## WRITTEN TASK
Retype the text of every row below word for word, and leave the pictures out of your answer.

## Text data extracted from pages
• • •
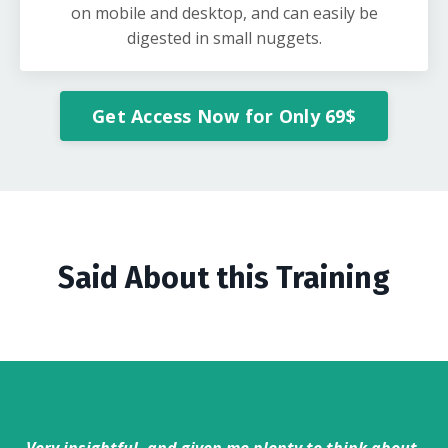
on mobile and desktop, and can easily be
digested in small nuggets.
Get Access Now for Only 69$
Said About this Training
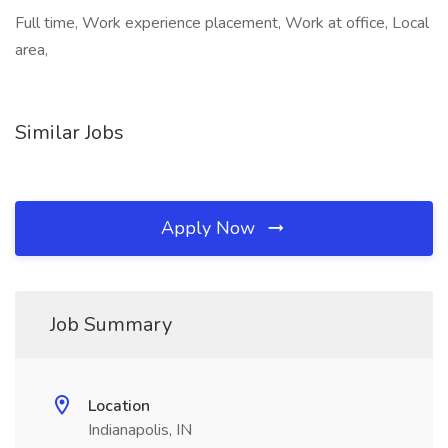
Full time, Work experience placement, Work at office, Local
area,
Similar Jobs
Apply Now
Job Summary
Location
Indianapolis, IN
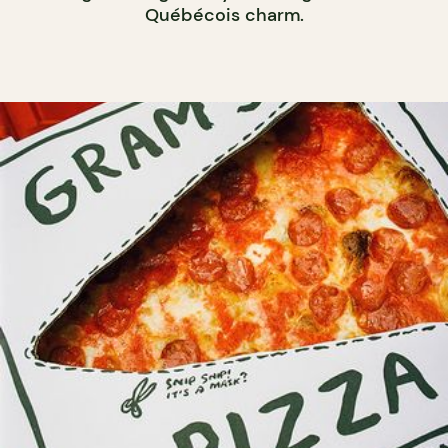
Québécois charm.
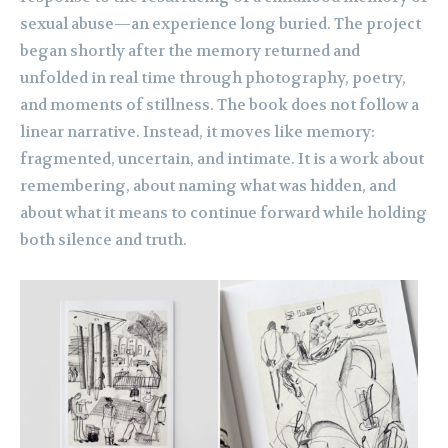
sexual abuse—an experience long buried. The project
began shortly after the memory returned and
unfolded in real time through photography, poetry,
and moments of stillness. The book does not follow a
linear narrative. Instead, it moves like memory:
fragmented, uncertain, and intimate. It is a work about
remembering, about naming what was hidden, and
about what it means to continue forward while holding
both silence and truth.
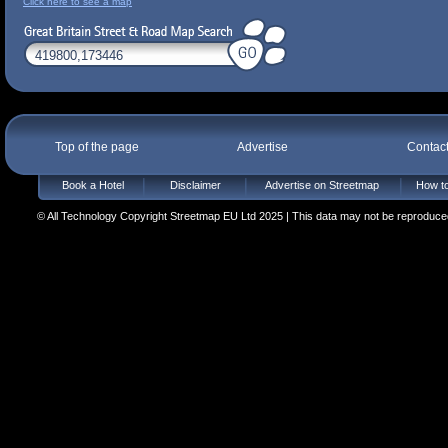
Click here to see a map
Top of the page
Advertise
Contac
Book a Hotel
Disclaimer
Advertise on Streetmap
How to
© All Technology Copyright Streetmap EU Ltd 2025 | This data may not be reproduced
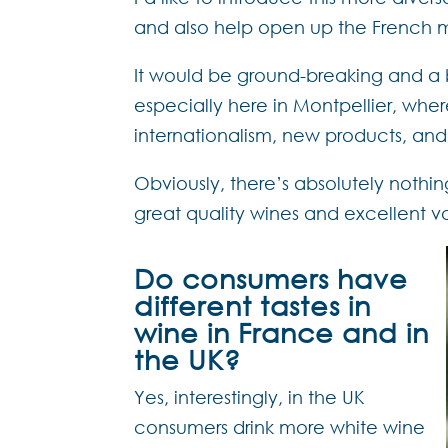
and also help open up the French 
It would be ground-breaking and a b
especially here in Montpellier, whe
internationalism, new products, and 
Obviously, there’s absolutely nothin
great quality wines and excellent va
Do consumers have
different tastes in
wine in France and in
the UK?
Yes, interestingly, in the UK
consumers drink more white wine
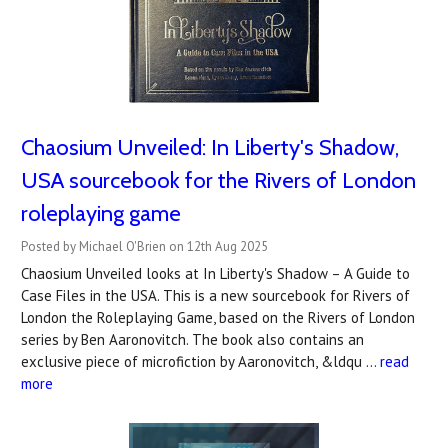
Chaosium Unveiled: In Liberty's Shadow,
USA sourcebook for the Rivers of London
roleplaying game
Posted by Michael O'Brien on 12th Aug 2025
Chaosium Unveiled looks at In Liberty's Shadow – A Guide to
Case Files in the USA. This is a new sourcebook for Rivers of
London the Roleplaying Game, based on the Rivers of London
series by Ben Aaronovitch. The book also contains an
exclusive piece of microfiction by Aaronovitch, &ldqu …
read
more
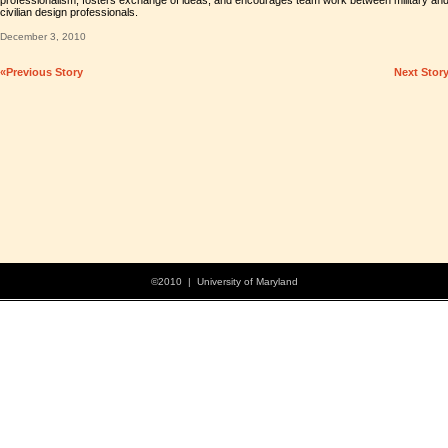
professionalism, fosters exchange of ideas, and encourages team work between military an
civilian design professionals.
December 3, 2010
«Previous Story
Next Stor
©2010 | University of Maryland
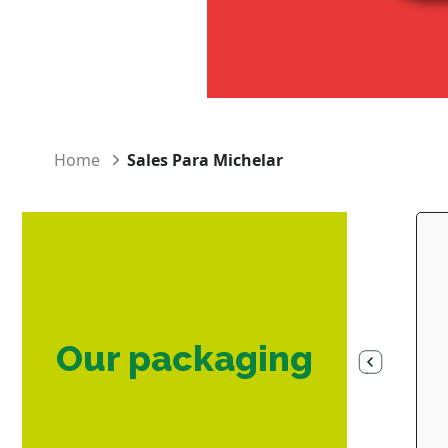
Home
Sales Para Michelar
Our packaging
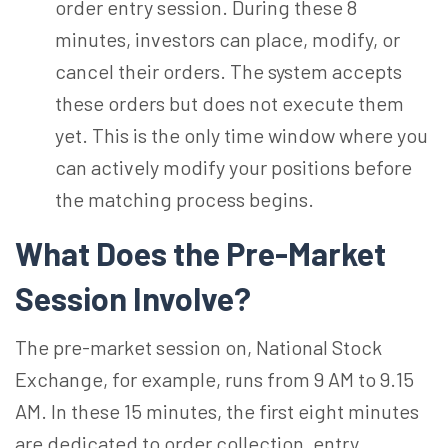
order entry session. During these 8
minutes, investors can place, modify, or
cancel their orders. The system accepts
these orders but does not execute them
yet. This is the only time window where you
can actively modify your positions before
the matching process begins.
What Does the Pre-Market
Session Involve?
The pre-market session on, National Stock
Exchange, for example, runs from 9 AM to 9.15
AM. In these 15 minutes, the first eight minutes
are dedicated to order collection, entry,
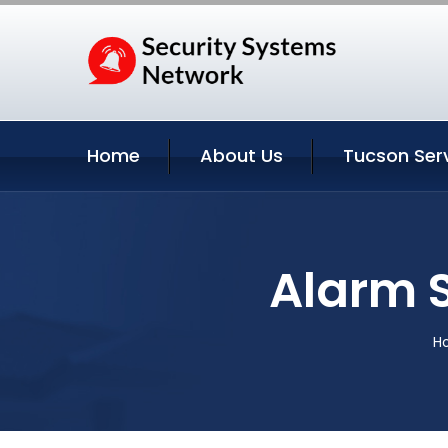
Home
About Us
Tucson Ser
Alarm 
H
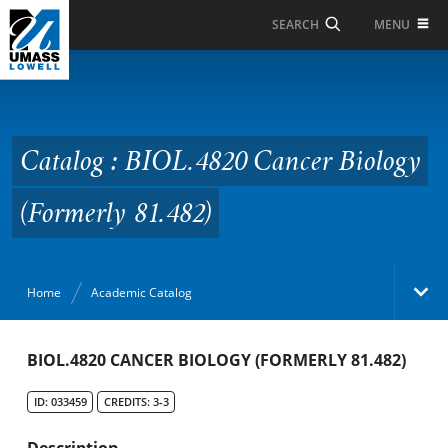
Skip to Main Content
MENU
SEARCH
Catalog : BIOL.4820
Cancer Biology
(Formerly 81.482)
Catalog : BIOL.4820 Cancer Biology
(Formerly 81.482)
Home
Academic Catalog
Academic Catalog
BIOL.4820 CANCER BIOLOGY (FORMERLY 81.482)
ID: 033459
CREDITS: 3-3
Search Catalog
Description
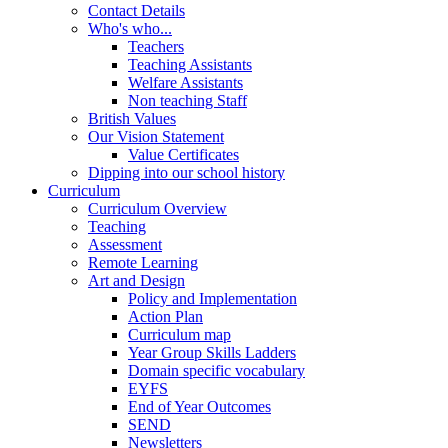
Contact Details
Who's who...
Teachers
Teaching Assistants
Welfare Assistants
Non teaching Staff
British Values
Our Vision Statement
Value Certificates
Dipping into our school history
Curriculum
Curriculum Overview
Teaching
Assessment
Remote Learning
Art and Design
Policy and Implementation
Action Plan
Curriculum map
Year Group Skills Ladders
Domain specific vocabulary
EYFS
End of Year Outcomes
SEND
Newsletters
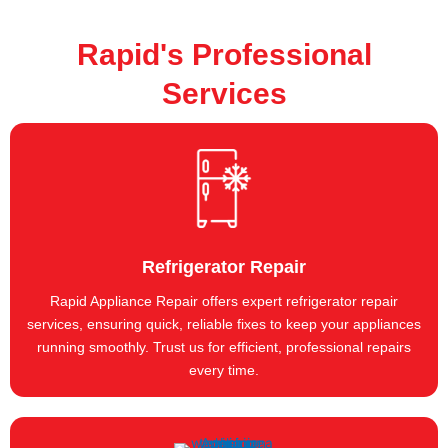
Rapid's Professional
Services
Refrigerator Repair
Rapid Appliance Repair offers expert refrigerator repair
services, ensuring quick, reliable fixes to keep your appliances
running smoothly. Trust us for efficient, professional repairs
every time.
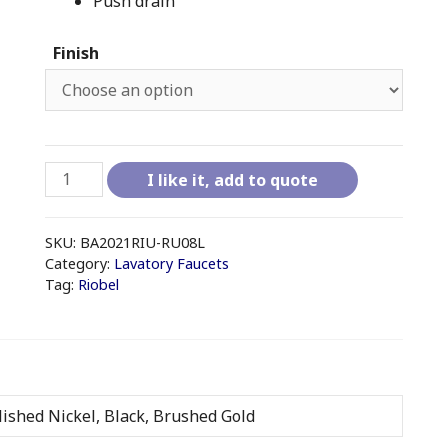
Push drain
Finish
RIOBEL
I like it, add to quote
RIU
-
RU08L
SKU:
BA2021RIU-RU08L
8"
Category:
Lavatory Faucets
Tag:
Riobel
LAVATORY
FAUCET
WITH
DRAIN
quantity
ished Nickel, Black, Brushed Gold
• • •
## THE COMPLETED TASK
on mobile and desktop, and can easily be
digested in small nuggets.
Get Access Now for Only 69$
Said About this Training
Full time, Work experience placement, Work at office, Local
area,
Similar Jobs
Apply Now
Job Summary
Location
Indianapolis, IN
Québécois charm.
sexual abuse—an experience long buried. The project
began shortly after the memory returned and
unfolded in real time through photography, poetry,
and moments of stillness. The book does not follow a
linear narrative. Instead, it moves like memory:
fragmented, uncertain, and intimate. It is a work about
remembering, about naming what was hidden, and
about what it means to continue forward while holding
both silence and truth.
Click here to see a map
Top of the page
Advertise
Contac
Book a Hotel
Disclaimer
Advertise on Streetmap
How to
© All Technology Copyright Streetmap EU Ltd 2025 | This data may not be reproduced
and also help open up the French 
It would be ground-breaking and a b
especially here in Montpellier, whe
internationalism, new products, and 
Obviously, there’s absolutely nothin
great quality wines and excellent va
Do consumers have
different tastes in
wine in France and in
the UK?
Yes, interestingly, in the UK
consumers drink more white wine
Chaosium Unveiled: In Liberty's Shadow,
USA sourcebook for the Rivers of London
roleplaying game
Posted by Michael O'Brien on 12th Aug 2025
Chaosium Unveiled looks at In Liberty's Shadow – A Guide to
Case Files in the USA. This is a new sourcebook for Rivers of
London the Roleplaying Game, based on the Rivers of London
series by Ben Aaronovitch. The book also contains an
exclusive piece of microfiction by Aaronovitch, &ldqu …
read
more
professionalism, fosters exchange of ideas, and encourages team work between military an
civilian design professionals.
December 3, 2010
«Previous Story
Next Stor
©2010 | University of Maryland
Home
Sales Para Michelar
Our packaging
order entry session. During these 8
minutes, investors can place, modify, or
cancel their orders. The system accepts
these orders but does not execute them
yet. This is the only time window where you
can actively modify your positions before
the matching process begins.
What Does the Pre-Market
Session Involve?
The pre-market session on, National Stock
Exchange, for example, runs from 9 AM to 9.15
AM. In these 15 minutes, the first eight minutes
are dedicated to order collection, entry,
Home
About Us
Tucson Ser
Alarm 
H
Skip to Main Content
MENU
SEARCH
Catalog : BIOL.4820
Cancer Biology
(Formerly 81.482)
Catalog : BIOL.4820 Cancer Biology
(Formerly 81.482)
Home
Academic Catalog
Academic Catalog
BIOL.4820 CANCER BIOLOGY (FORMERLY 81.482)
ID: 033459
CREDITS: 3-3
Search Catalog
Description
Contact Details
Who's who...
Teachers
Teaching Assistants
Welfare Assistants
Non teaching Staff
British Values
Our Vision Statement
Value Certificates
Dipping into our school history
Curriculum
Curriculum Overview
Teaching
Assessment
Remote Learning
Art and Design
Policy and Implementation
Action Plan
Curriculum map
Year Group Skills Ladders
Domain specific vocabulary
EYFS
End of Year Outcomes
SEND
Newsletters
Rapid's Professional
Services
Refrigerator Repair
Rapid Appliance Repair offers expert refrigerator repair
services, ensuring quick, reliable fixes to keep your appliances
running smoothly. Trust us for efficient, professional repairs
every time.
Push drain
Finish
RIOBEL
I like it, add to quote
RIU
-
RU08L
SKU:
BA2021RIU-RU08L
8"
Category:
Lavatory Faucets
Tag:
Riobel
LAVATORY
FAUCET
WITH
DRAIN
quantity
ished Nickel, Black, Brushed Gold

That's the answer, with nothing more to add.